Texte fourni —
Nadine Manson

L'inhumain est humain

Longtemps je trouvais cet adjectif parlant: inhumain. Face à l’inadmissible, alors comme un dédouanement moral, l’on qualifiait d’inhumain telle exaction ou tel comportement.

Ainsi une espèce de détachement s’opérait entre l’atrocité de la chose jugée et soi-même. C’est inhumain donc loin de ce que je suis, moi l’humaine.

De surcroît si je suis de celle qui condamne cet acte et le classe dans la catégorie de l’inhumain, alors sans nul doute je ne fais pas partie et je m’extrais de toute solidarité avec cette inhumanité. Je n’appartiens pas à l’inhumanité, la preuve je la dénonce et je définis par la même ce qu’est la véritable humanité.

La lecture du livre de l’archéologue et anthopologue Ludovic Slimak, paru en mai 2023, intitulé Le dernier Néandertalien, a aiguillonné mon décryptage de notre humanité. Il avertit dès les premières pages que son ouvrage sera teinté de tristesse. Amusant, me suis-je dit. En quoi, un archéologue grattant la terre pour y découvrir de vieux os, pourrait-il aboutir à un triste constat. Qu’y aurait-il en jeu de si actuel qui puisse être qualifié de triste? Surtout que j’avais choisi son essai suite à un article affirmant que cet anthropologue Slimak révolutionnait les acquis et représentations des scientifiques.

Entrées affichées —
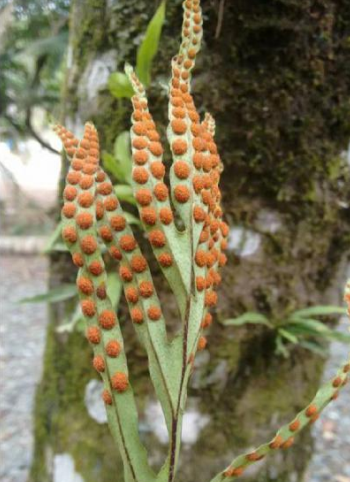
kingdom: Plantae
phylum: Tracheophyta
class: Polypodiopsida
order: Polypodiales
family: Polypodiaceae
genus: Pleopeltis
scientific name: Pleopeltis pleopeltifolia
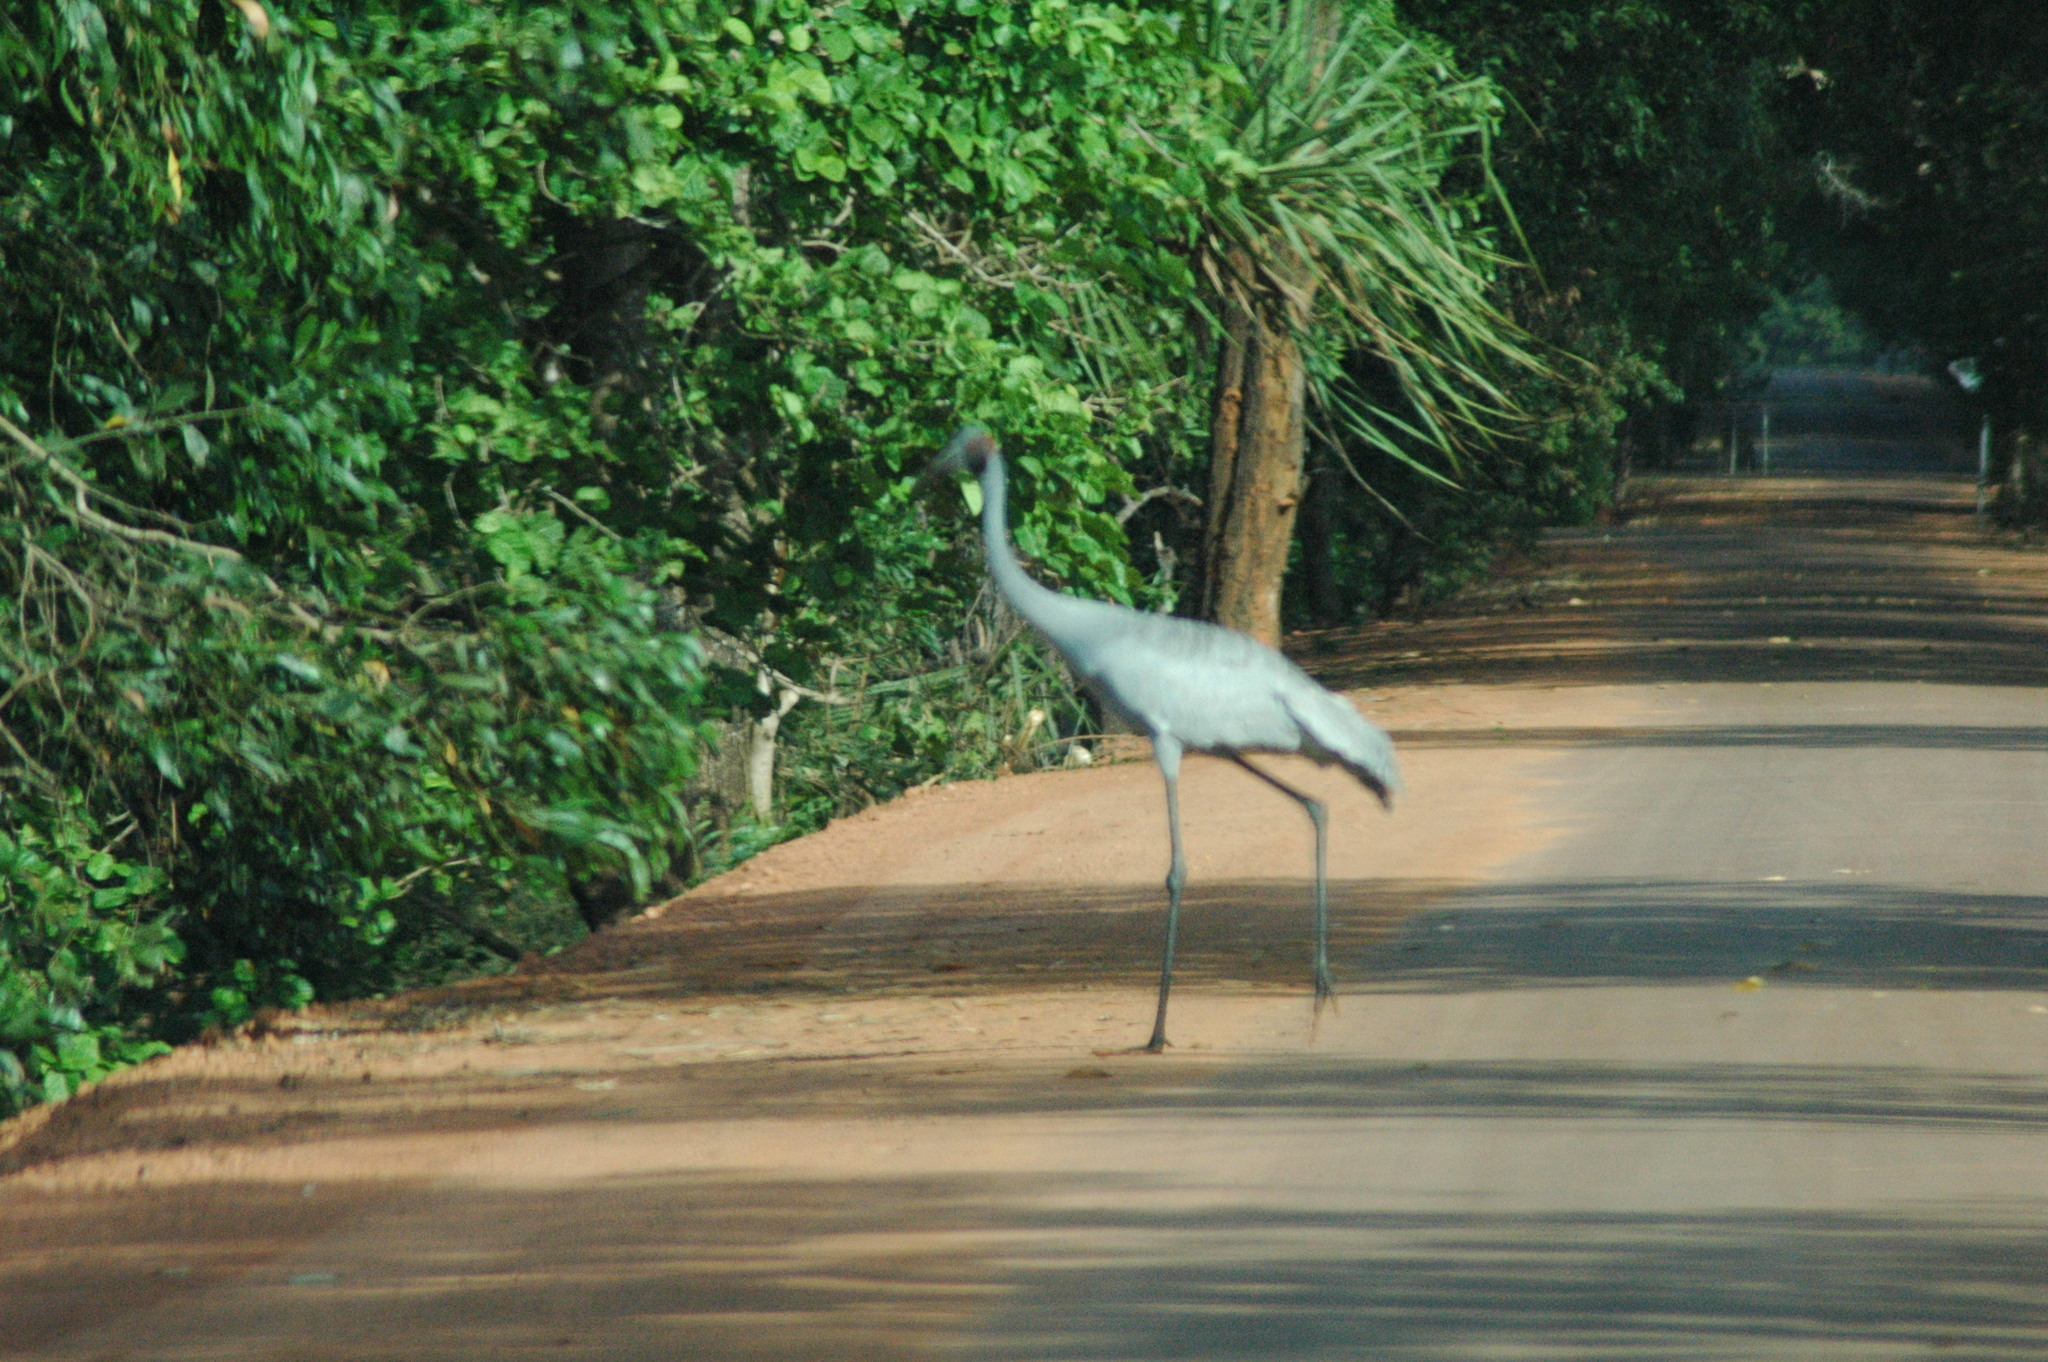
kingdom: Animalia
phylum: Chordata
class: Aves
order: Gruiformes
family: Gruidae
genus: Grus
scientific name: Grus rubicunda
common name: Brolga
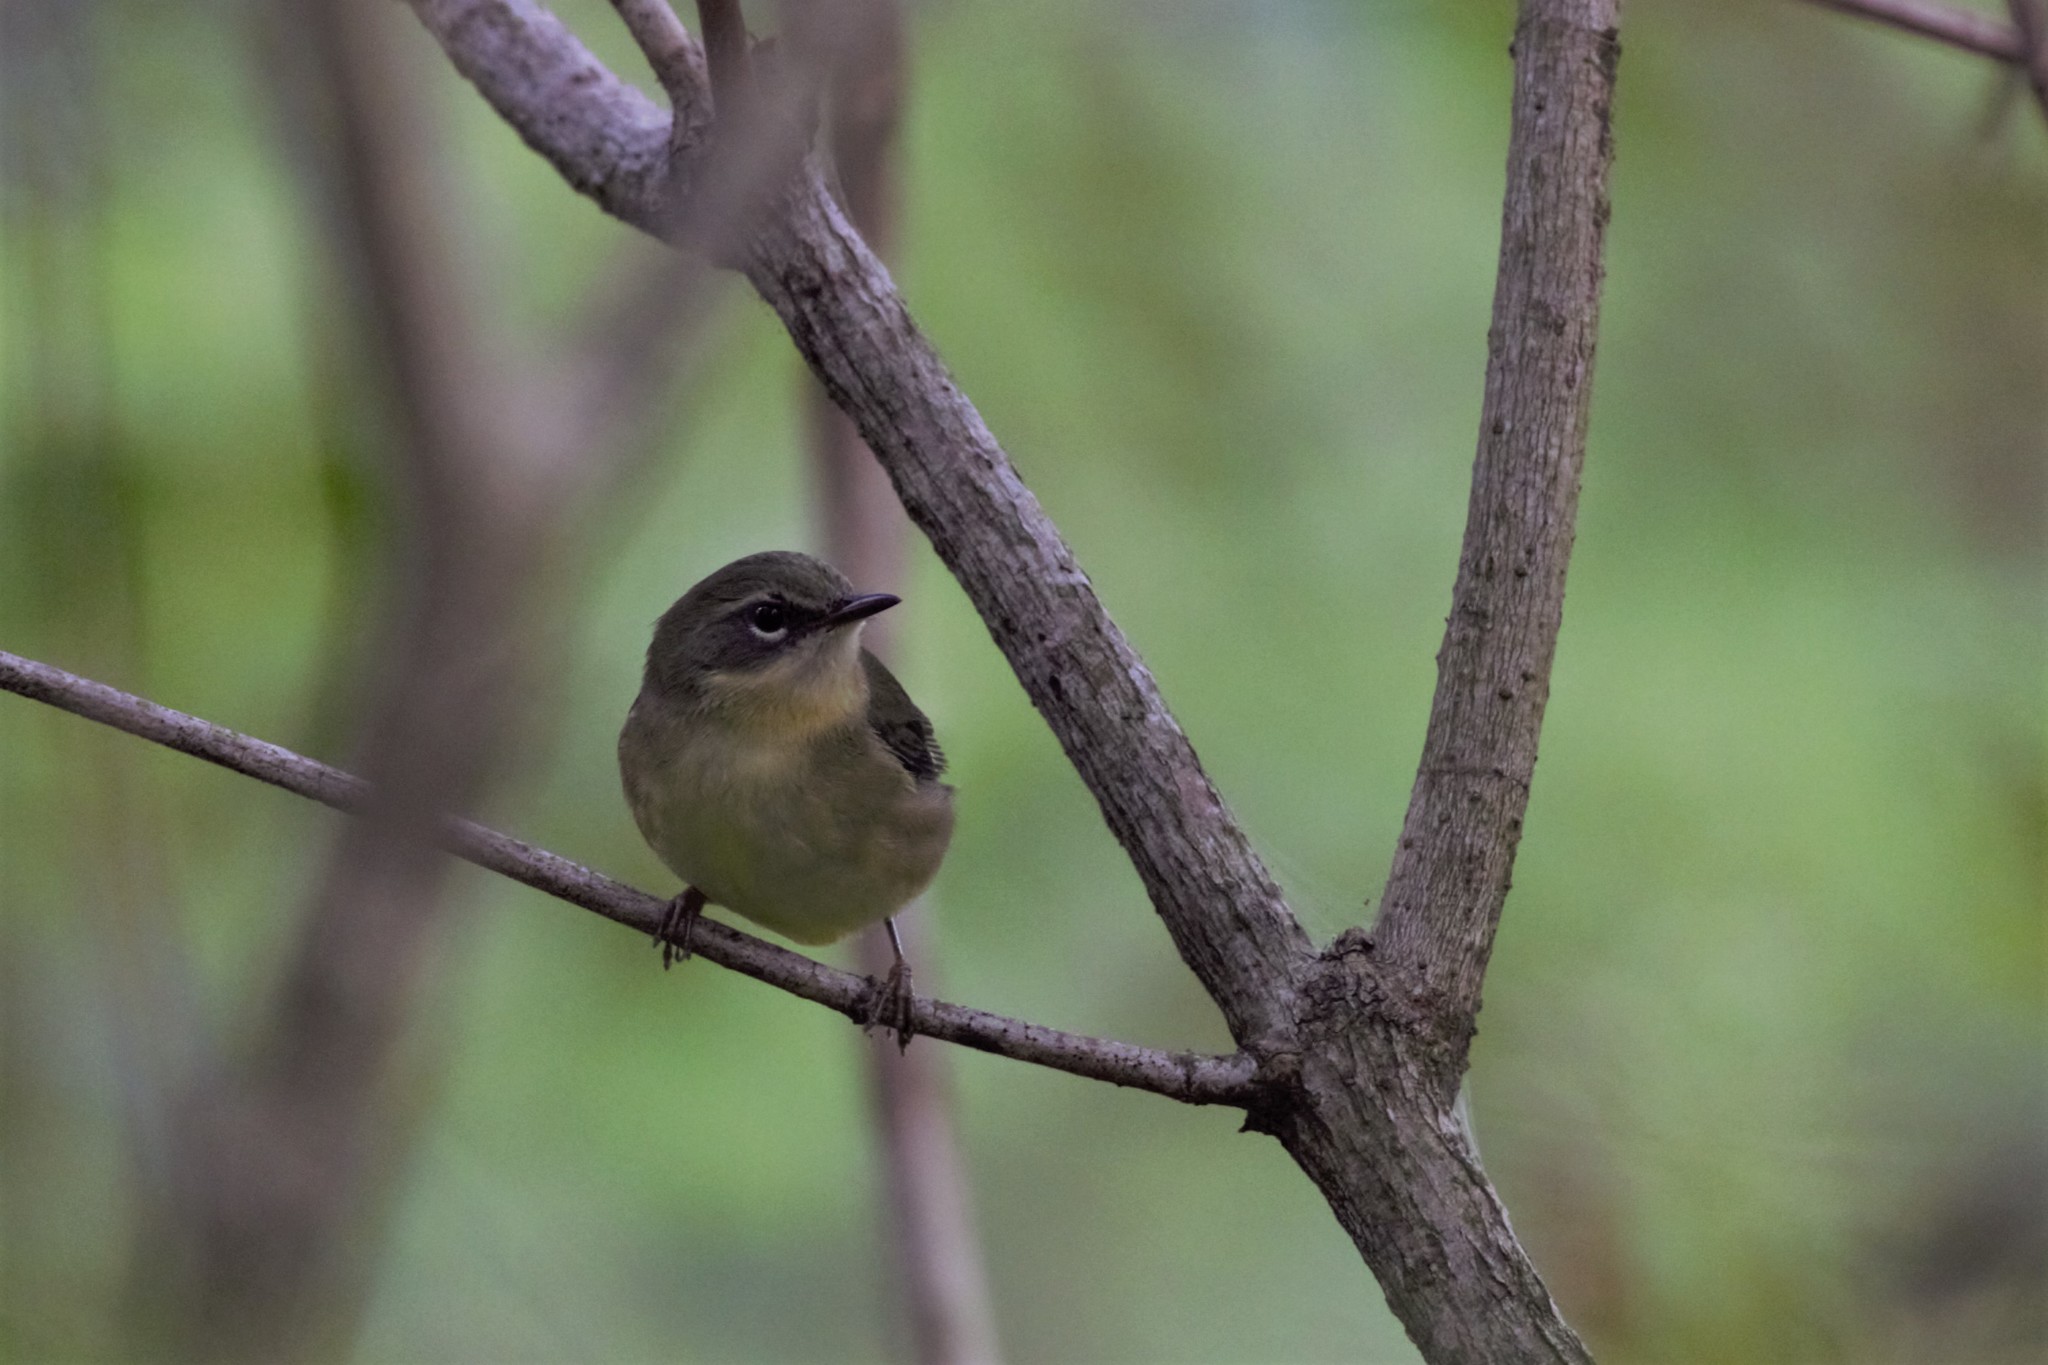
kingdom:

Consigne — Modifiez le passage du texte sur l'inhumain qui commence par « L'inhumain est humain » et se termine par « la véritable humanité. » en y remplaçant « atrocité » par « horreur ».

Solution —
L'inhumain est humain

Longtemps je trouvais cet adjectif parlant: inhumain. Face à l’inadmissible, alors comme un dédouanement moral, l’on qualifiait d’inhumain telle exaction ou tel comportement.

Ainsi une espèce de détachement s’opérait entre l’horreur de la chose jugée et soi-même. C’est inhumain donc loin de ce que je suis, moi l’humaine.

De surcroît si je suis de celle qui condamne cet acte et le classe dans la catégorie de l’inhumain, alors sans nul doute je ne fais pas partie et je m’extrais de toute solidarité avec cette inhumanité. Je n’appartiens pas à l’inhumanité, la preuve je la dénonce et je définis par la même ce qu’est la véritable humanité.